- **Assigned task**: Write out every line of text in the material below word for word, keeping the original line breaks, and omit the pictures from your answer.

START Entries provided

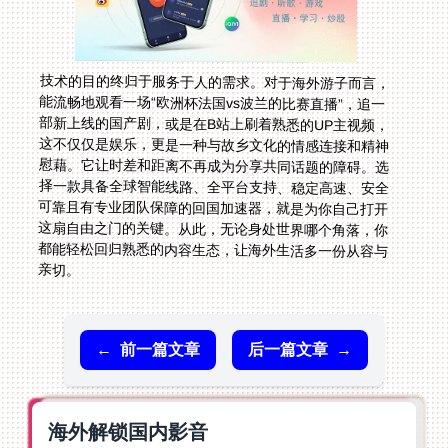
技术的目的终归于服务于人的需求。对于海外游子而言，
能流畅地观看一场“欧洲杯法国vs波兰的比赛直播”，追一
部新上线的国产剧，或是在B站上刷着熟悉的UP主视频，
这不仅仅是娱乐，更是一种与故乡文化的情感连接和精神
慰藉。它让时差和距离不再成为分享共同话题的障碍。选
择一款具备全球智能线路、全平台支持、稳定高速、安全
可靠且有专业团队保障的回国加速器，就是为你自己打开
这扇自由之门的关键。从此，无论身处世界哪个角落，你
都能轻松回归熟悉的内容生态，让海外生活多一份从容与
亲切。
←
前一篇文章
后一篇文章
→
海外解锁国内影音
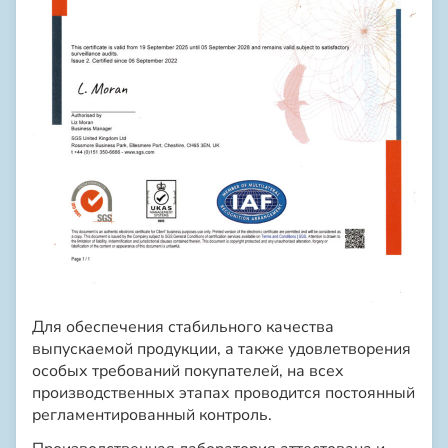
Для обеспечения стабильного качества
выпускаемой продукции, а также удовлетворения
особых требований покупателей, на всех
производственных этапах проводится постоянный
регламентированный контроль.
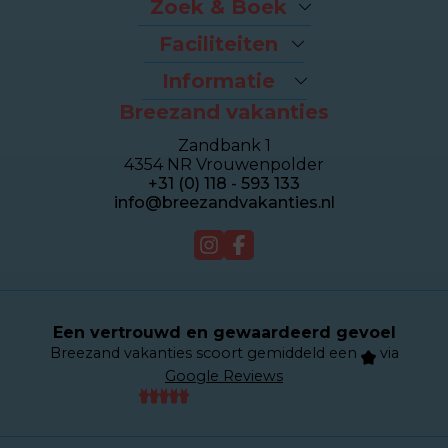
Zoek & Boek
Arrangementen
Faciliteiten
Last-minutes
Het strand
Vakantiehuizen
Informatie
Fietsverhuur
Appartementen
Breezand vakanties
Contact & Route
Brasserie Dune
Sealofts
Veelgestelde vragen
Wellness Duinhotel
Beachhouses
Zandbank 1
Eigenaren login
Breezand Gym
Groepshuizen
4354 NR Vrouwenpolder
Over Breezand
Massage en Beauty
Duinhotel
+31 (0) 118 - 593 133
Giftcard
Tennisbaan
info@breezandvakanties.nl
Vacatures
Verkoop
Webcam
Een vertrouwd en gewaardeerd gevoel
Breezand vakanties scoort gemiddeld een
via
Google Reviews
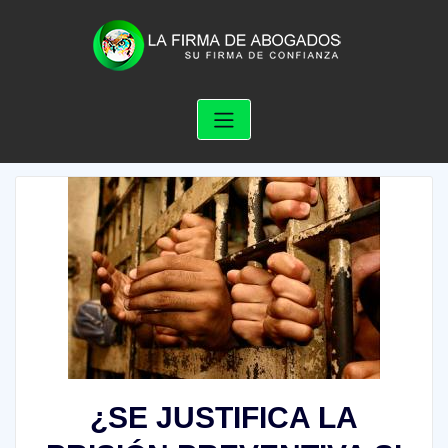
Skip
to
content
¿SE JUSTIFICA LA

END Entries provided

- **Exercise response**:
技术的目的终归于服务于人的需求。对于海外游子而言，
能流畅地观看一场“欧洲杯法国vs波兰的比赛直播”，追一
部新上线的国产剧，或是在B站上刷着熟悉的UP主视频，
这不仅仅是娱乐，更是一种与故乡文化的情感连接和精神
慰藉。它让时差和距离不再成为分享共同话题的障碍。选
择一款具备全球智能线路、全平台支持、稳定高速、安全
可靠且有专业团队保障的回国加速器，就是为你自己打开
这扇自由之门的关键。从此，无论身处世界哪个角落，你
都能轻松回归熟悉的内容生态，让海外生活多一份从容与
亲切。
←
前一篇文章
后一篇文章
→
海外解锁国内影音
Для обеспечения стабильного качества
выпускаемой продукции, а также удовлетворения
особых требований покупателей, на всех
производственных этапах проводится постоянный
регламентированный контроль.
Zoek & Boek
Arrangementen
Faciliteiten
Last-minutes
Het strand
Vakantiehuizen
Informatie
Fietsverhuur
Appartementen
Breezand vakanties
Contact & Route
Brasserie Dune
Sealofts
Veelgestelde vragen
Wellness Duinhotel
Beachhouses
Zandbank 1
Eigenaren login
Breezand Gym
Groepshuizen
4354 NR Vrouwenpolder
Over Breezand
Massage en Beauty
Duinhotel
+31 (0) 118 - 593 133
Giftcard
Tennisbaan
info@breezandvakanties.nl
Vacatures
Verkoop
Webcam
Een vertrouwd en gewaardeerd gevoel
Breezand vakanties scoort gemiddeld een
via
Google Reviews
Skip
to
content
¿SE JUSTIFICA LA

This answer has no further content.